▶ **Problem requirements**:
Using the data that follows, report how many lines include "microscopy"; output no other text.

▶ **Extracted entries**:
- Opening Delimiter -
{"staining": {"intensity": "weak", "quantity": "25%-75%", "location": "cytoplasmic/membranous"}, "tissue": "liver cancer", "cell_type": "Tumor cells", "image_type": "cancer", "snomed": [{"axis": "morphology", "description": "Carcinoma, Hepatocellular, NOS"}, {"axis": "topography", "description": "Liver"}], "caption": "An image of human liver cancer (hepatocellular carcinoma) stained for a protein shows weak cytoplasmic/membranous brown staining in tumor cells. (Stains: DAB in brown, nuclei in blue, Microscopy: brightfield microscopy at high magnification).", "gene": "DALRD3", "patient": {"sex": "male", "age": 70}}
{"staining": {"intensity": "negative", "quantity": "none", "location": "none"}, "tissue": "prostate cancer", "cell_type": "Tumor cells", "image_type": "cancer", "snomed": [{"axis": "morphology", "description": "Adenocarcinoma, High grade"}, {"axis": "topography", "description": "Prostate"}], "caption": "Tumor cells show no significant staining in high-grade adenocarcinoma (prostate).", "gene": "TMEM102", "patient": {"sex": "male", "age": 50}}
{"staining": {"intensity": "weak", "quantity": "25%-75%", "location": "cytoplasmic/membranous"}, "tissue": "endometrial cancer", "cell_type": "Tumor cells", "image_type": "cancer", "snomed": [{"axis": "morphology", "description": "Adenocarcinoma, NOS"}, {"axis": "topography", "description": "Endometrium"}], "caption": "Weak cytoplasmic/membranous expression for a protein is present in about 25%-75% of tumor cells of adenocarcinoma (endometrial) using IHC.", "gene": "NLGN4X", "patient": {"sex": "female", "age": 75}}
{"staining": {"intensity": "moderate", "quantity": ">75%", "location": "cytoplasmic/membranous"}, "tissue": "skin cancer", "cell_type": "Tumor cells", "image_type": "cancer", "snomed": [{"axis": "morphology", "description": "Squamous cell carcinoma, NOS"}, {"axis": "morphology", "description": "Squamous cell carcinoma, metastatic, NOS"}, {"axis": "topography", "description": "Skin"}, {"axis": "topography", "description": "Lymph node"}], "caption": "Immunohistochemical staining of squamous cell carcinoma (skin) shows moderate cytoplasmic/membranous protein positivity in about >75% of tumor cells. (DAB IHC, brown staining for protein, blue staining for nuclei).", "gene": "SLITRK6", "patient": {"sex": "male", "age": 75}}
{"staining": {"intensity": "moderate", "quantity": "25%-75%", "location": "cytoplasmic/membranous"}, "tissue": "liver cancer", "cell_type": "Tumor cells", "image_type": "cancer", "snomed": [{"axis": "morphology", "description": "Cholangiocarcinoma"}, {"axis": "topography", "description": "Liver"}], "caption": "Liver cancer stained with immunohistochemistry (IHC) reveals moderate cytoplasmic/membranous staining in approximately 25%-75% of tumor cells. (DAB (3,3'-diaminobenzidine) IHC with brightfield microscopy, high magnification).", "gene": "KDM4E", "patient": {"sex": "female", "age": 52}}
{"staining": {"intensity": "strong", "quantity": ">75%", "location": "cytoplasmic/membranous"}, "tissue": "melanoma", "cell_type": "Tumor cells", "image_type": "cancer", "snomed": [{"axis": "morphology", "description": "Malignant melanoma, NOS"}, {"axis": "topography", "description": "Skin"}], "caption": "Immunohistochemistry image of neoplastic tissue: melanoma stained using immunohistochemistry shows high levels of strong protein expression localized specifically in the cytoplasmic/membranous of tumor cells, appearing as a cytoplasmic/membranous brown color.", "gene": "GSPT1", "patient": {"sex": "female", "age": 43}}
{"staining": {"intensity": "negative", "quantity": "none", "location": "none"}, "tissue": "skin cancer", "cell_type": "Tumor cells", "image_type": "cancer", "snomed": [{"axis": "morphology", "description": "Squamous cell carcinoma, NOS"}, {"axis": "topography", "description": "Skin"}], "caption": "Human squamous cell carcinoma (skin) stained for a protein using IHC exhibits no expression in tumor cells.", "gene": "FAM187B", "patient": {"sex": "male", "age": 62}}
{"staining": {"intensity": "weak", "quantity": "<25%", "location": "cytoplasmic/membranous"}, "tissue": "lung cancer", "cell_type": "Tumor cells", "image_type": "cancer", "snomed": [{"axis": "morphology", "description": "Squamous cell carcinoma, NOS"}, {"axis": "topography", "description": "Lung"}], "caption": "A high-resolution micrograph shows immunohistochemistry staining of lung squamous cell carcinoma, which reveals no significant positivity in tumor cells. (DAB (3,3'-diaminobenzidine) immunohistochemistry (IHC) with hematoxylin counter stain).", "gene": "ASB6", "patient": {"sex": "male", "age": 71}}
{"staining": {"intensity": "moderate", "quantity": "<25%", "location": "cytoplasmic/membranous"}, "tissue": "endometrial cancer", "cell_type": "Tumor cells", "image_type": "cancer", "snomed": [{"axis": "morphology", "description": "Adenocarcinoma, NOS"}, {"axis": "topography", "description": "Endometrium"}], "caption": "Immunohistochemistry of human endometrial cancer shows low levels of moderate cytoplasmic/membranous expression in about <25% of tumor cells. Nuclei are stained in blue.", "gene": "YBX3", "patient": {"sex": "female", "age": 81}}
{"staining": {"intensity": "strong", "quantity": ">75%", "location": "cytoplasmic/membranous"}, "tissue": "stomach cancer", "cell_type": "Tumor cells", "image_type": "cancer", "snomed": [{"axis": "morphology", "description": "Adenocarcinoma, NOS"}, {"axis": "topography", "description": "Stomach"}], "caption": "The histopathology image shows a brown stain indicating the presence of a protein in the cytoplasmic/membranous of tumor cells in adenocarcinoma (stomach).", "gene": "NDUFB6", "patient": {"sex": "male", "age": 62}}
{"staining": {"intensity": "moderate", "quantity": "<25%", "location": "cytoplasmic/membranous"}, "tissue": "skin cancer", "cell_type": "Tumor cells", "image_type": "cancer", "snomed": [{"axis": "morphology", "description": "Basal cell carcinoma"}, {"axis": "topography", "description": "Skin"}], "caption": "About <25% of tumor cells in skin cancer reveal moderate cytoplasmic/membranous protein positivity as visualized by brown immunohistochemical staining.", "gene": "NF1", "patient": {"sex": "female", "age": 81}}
- Closing Delimiter -
▶ **Your solution**:
2